Polk County Auditor rejects challenge to Iowa Sen. Whitver’s voter registration
DES MOINES, Iowa (KCRG) - The Polk County Auditor has rejected a challenge to Sen. Jack Whitver’s (R-Grimes) voter registration.
The decision comes after a hearing over the claim made by a registered voter that Whitver doesn’t live in his State Senate District.
Whitver, who was first elected to the Iowa Senate in 2011 and became Senate Majority Leader in March 2018, won reelection in the midterm elections last month.
In the findings, Polk County Auditor Jamie Fitzgerald concluded Whitver was able to submit evidence that he had moved to, and owns a home in Grimes in September 2022, where he pays utility bills and has received mail. He also signed an affidavit declaring his intent to remain at the residence a definite, or indefinite or indeterminable length of time.

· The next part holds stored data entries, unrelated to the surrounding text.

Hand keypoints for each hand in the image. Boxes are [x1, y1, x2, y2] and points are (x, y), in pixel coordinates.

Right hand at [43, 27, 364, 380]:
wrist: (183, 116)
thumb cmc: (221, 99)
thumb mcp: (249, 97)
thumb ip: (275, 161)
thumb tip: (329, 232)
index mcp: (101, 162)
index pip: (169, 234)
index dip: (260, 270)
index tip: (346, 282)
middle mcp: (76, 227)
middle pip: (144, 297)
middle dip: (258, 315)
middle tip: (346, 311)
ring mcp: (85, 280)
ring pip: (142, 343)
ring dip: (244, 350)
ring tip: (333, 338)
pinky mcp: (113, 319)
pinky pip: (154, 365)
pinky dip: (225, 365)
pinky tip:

Whitver released the following statement regarding the decision:
“Auditor Fitzgerald made the correct decision today to uphold the clear language of the law. Senator Whitver appreciates his decision to set partisanship aside and follow the law. Now, two different Democrat-controlled hearings have determined Senator Whitver’s residency and voter registration are legal.
The evidence is clear and unmistakable. Senator Whitver legally resides in a property he owns with multiple utility bills and other documents showing residence and occupancy. He established residence in Grimes more than sixty days before the general election as required by the Iowa Constitution.
In addition to his currently established residence in Grimes, Senator Whitver and his wife signed a contract last summer to purchase a lot near Polk City within the boundaries of Senate District 23. The plat was just recently finalized in mid-November and they expect to close on that lot before the end of 2022. Senator Whitver continues to maintain the residency requirements of Iowa law.
The individuals pursuing this challenge are advocating for a dangerous precedent. Canceling a voter registration with such an overwhelming amount of supporting evidence would have a chilling effect on voter registration, voter participation, and public engagement in the electoral process. These Democrat activists should think long and hard about continuing to pursue this anti-democracy challenge, the dangerous precedent it could set, the potential unintended consequences, and the chilling effect it may have on voter participation.
Senator Whitver looks forward to the start of the 2023 legislative session.”